When a shipment arrives at the destination, open the transfer and click 'Receive' on that shipment. For each line, scan barcodes or enter the received quantity. If a count differs from what shipped, pick a discrepancy reason (damaged, lost, miscounted, over-received). Submit to push the inventory increment to Shopify at the destination. The transfer becomes Received once all shipments are closed.

Tips & Best Practices

  • Use the name field to encode context that future-you will need — for example 'Replenish DTLA from Vernon — Mar 12' beats an unnamed transfer when you're looking at a list of twenty.
  • Treat Draft as a planning tool. Start a draft early in the week, add items as you walk the warehouse, and only mark Ready to Ship once the list is final. Drafts don't reserve inventory, so leaving them open costs nothing.

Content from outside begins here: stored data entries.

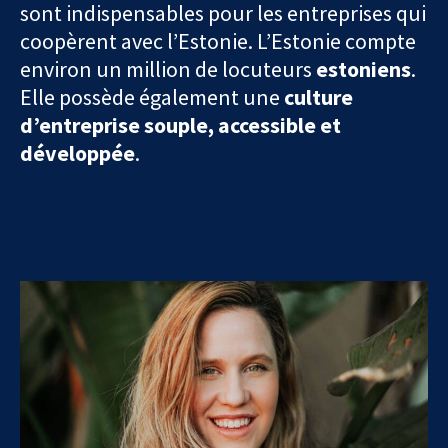
sont indispensables pour les entreprises qui
coopèrent avec l’Estonie. L’Estonie compte
environ un million de locuteurs
estoniens
.
Elle possède également une
culture
d’entreprise souple, accessible et
développée
.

  • Use multi-shipment whenever a transfer leaves in more than one package. Resist the urge to make a separate transfer per box — keeping them under one transfer rolls up totals and matches what Shopify Admin will show.
  • Always enter a tracking number on each shipment. It gives your destination team a way to monitor arrival, and Alfred surfaces it on the shipment card for quick reference.
  • Reconcile discrepancies at receive time, not later. The four discrepancy reasons (damaged, lost, miscounted, over-received) are recorded on the shipment item — useful when you're investigating shrinkage or carrier issues weeks later.
  • Cancel transfers you're not going to ship rather than leaving them in Ready to Ship. Cancellation releases the origin reservation so the units come back into available inventory for other transfers and POs.
  • Open the transfer in Shopify Admin from time to time to confirm the two sides match. They should always be in sync, but a quick spot-check during the first few transfers builds confidence.
  • If you're moving a lot of units across many products, create a CSV from your source data (SKUs and quantities) and bulk-add them in one upload instead of using the picker line-by-line.